Aparece en los cartones para tapices que decoraban y empapelaban las estancias reales. Peleles, manolas y cortesanos acompasan la danza del sinsentido y de la sinrazón. Goya tocaba la música desde el sarcasmo y el pesimismo, de modo que estas pinturas de aparente luminosidad tienen que leerse entre líneas. Debajo se aloja la oscuridad. Igual que la luz, aunque sea tenue, también se encuentra profundizando y profundizando en el alma de las pinturas negras.

No es una mera paradoja. Es el trasfondo dialéctico de una personalidad que Yves Bonnefoy relaciona corporativamente con el claroscuro de Arthur Rimbaud. Dice que ambos creadores se reconocen en la proclamación y en la denuncia. Y que los dos igualmente no sólo fueron colosales en la manera de hacer su arte, sino en el modo de alejarse de él. «Un cuadro de Goya y un poema de Rimbaud no son solamente expresiones artísticas. Son un acto de verdad», concluye Yves Bonnefoy desde el púlpito pagano.


Sobre Giacometti, Rimbaud y los ideales

Yves Bonnefoy es, quizá, el poeta vivo más importante de Francia. No le interesan en absoluto las clasificaciones ni las listas de ventas, pero la coherencia de su obra y su versatilidad intelectual le sitúan como una referencia del pensamiento occidental que ha tendido vocacionalmente y regularmente al mundo de las artes plásticas. Lo demostró recientemente en la sede del Instituto Cervantes de París, donde intervino en un encuentro de poesía francesa y gala.

Su primer ensayo (1954) trataba de los murales del gótico francés, aunque también ha escrito monografías de referencia sobre la obra de artistas contemporáneos. Incluidos Giacometti y Alechinsky, a quienes Bonnefoy conoció y trató dentro de una equidistancia estética.

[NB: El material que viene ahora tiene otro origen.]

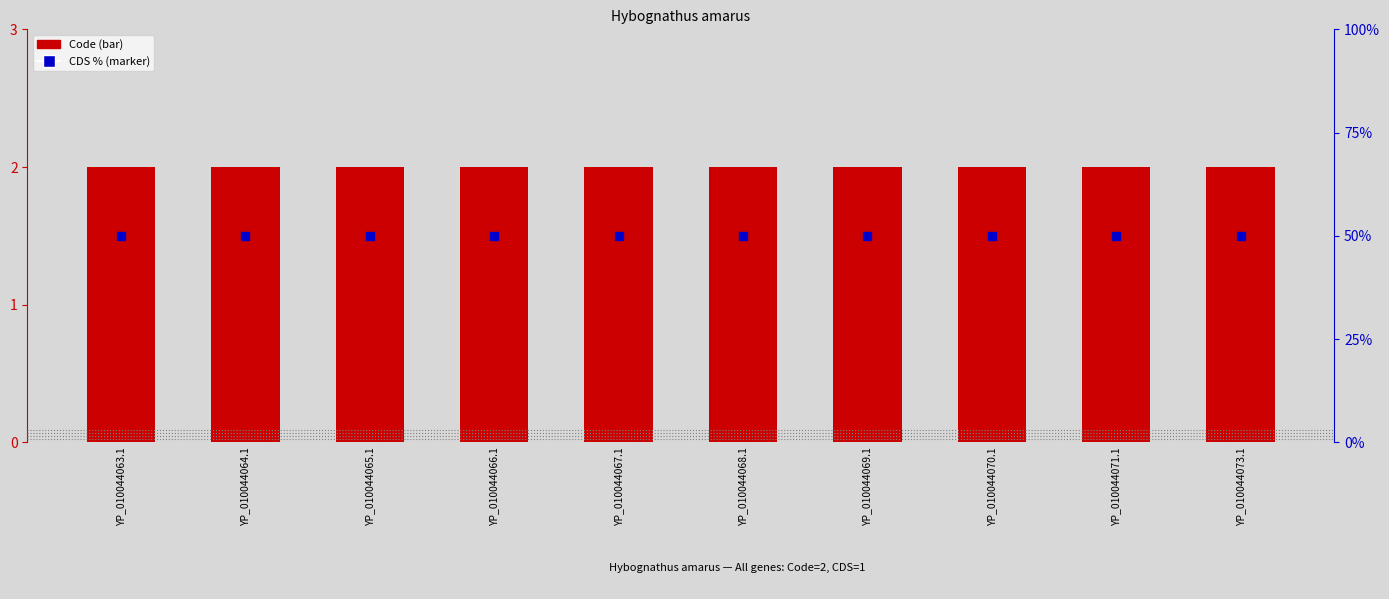

At which category is the sum across all series the highest?

YP_010044063.1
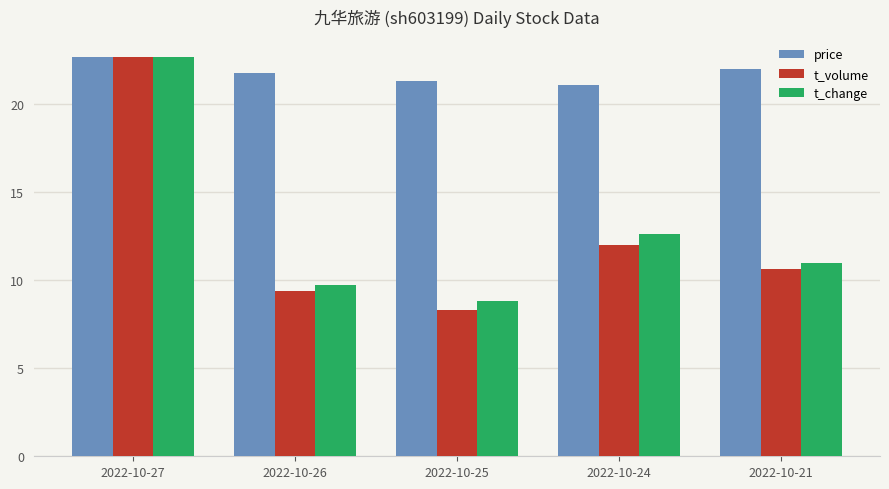

Reading left to right, what are all the values shown in this chart?

price: 22.7	21.8	21.3	21.1	22.0
t_volume: 22.7	9.4	8.3	12.0	10.7
t_change: 22.7	9.7	8.8	12.6	11.0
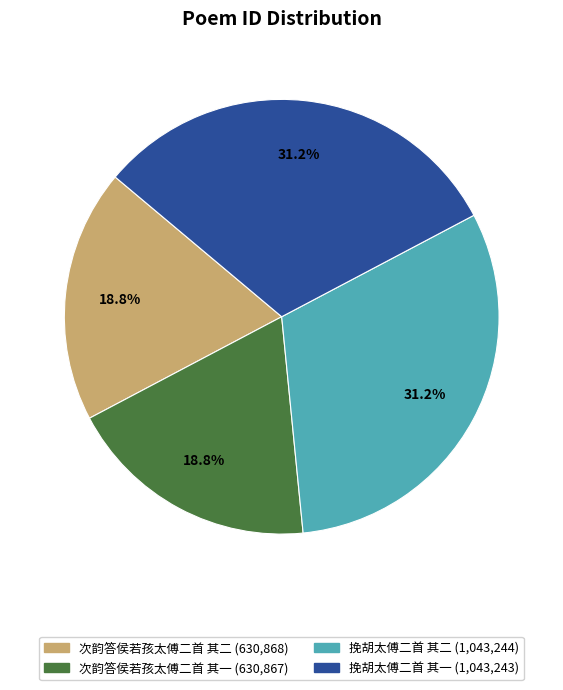

Does 次韵答侯若孩太傅二首 其二 represent more than half of the total?

No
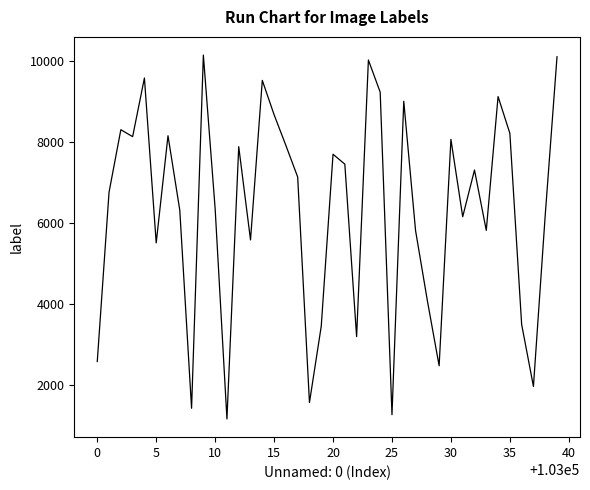

What is the difference between the maximum and minimum values?

8989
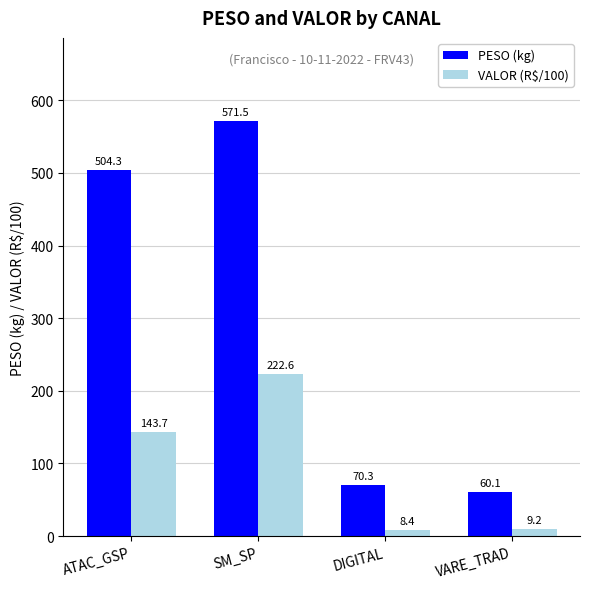

What is the difference between the second highest and second lowest values in the PESO (kg) series?

434.1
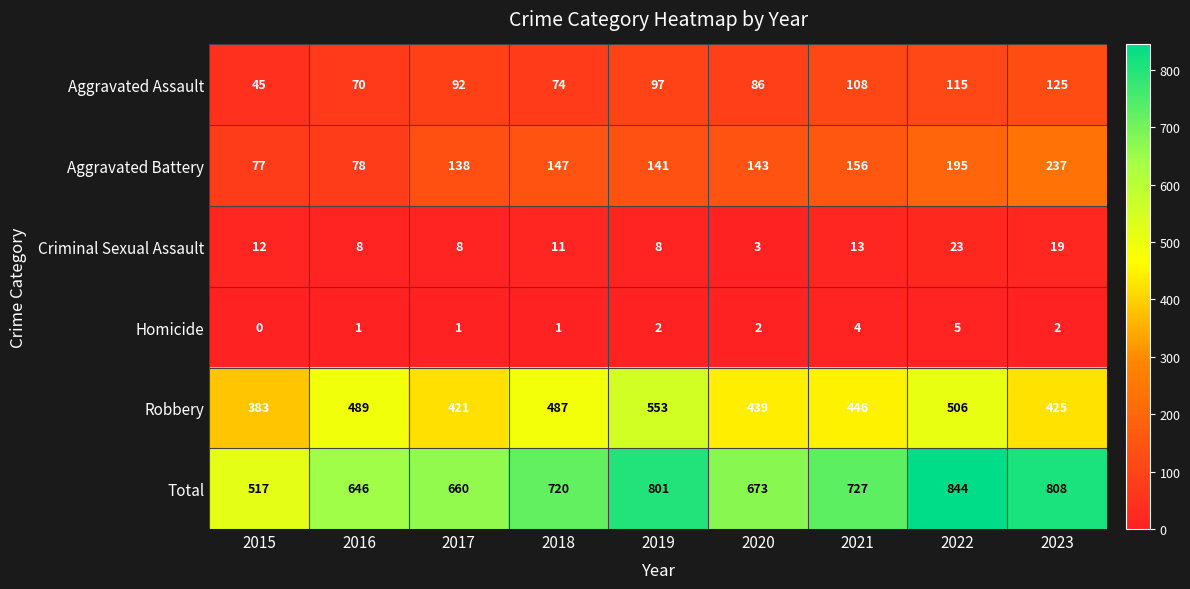

What value does the Criminal Sexual Assault series have at 2017, to the nearest 10?

10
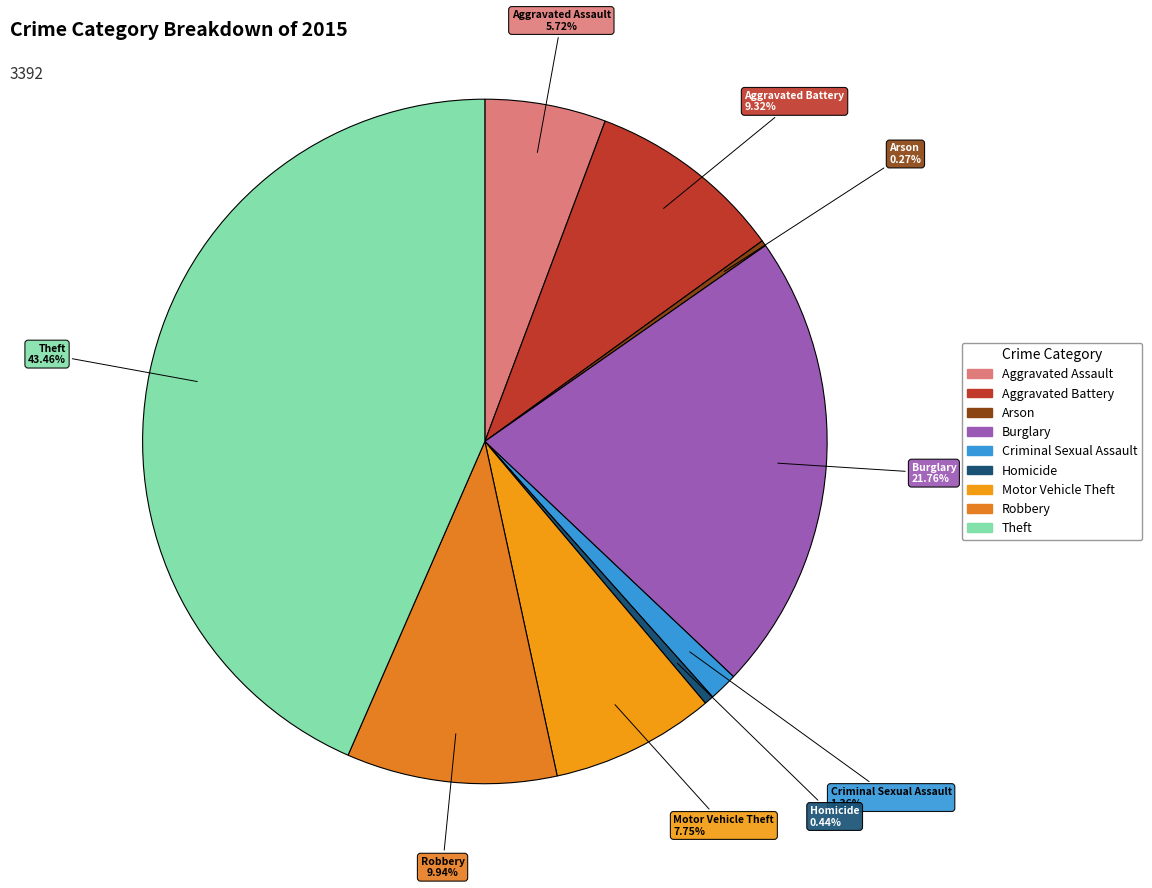

Is Criminal Sexual Assault the majority of the pie?

No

No le gustan los idealistas ni la caverna de Platón. Tampoco comparte el fenómeno creativo desde el ángulo de la abstracción. Cree, más bien, en el latido espiritual de la palabra, aunque en su equipaje patrimonial destacan con mayúsculas sus aventuras al abrigo de los grandes surrealistas y permanece como referencia indestronable la 'santísima trinidad' de Baudelaire, Rimbaud y Gérard de Nerval. Bonnefoy atribuye a los tres la revolución poética de la modernidad.

Un homenaje que se relaciona, modestia aparte, con sus contribuciones literarias, tanto en el plano teórico como en el ejercicio mismo de la poesía. Empezando por la revelación de 'Douve' (1953), germen de una visión filosófica donde la noción del ser está mucho más cerca de la presencia que de la permanencia. Fue su primera gran obra poética. La última, ('Les planches courbes'), de 2001, le convierte en el sepulturero de los ideales. Sin miedo ni vértigo, haciendo prevalecer la sensación sobre la palabra.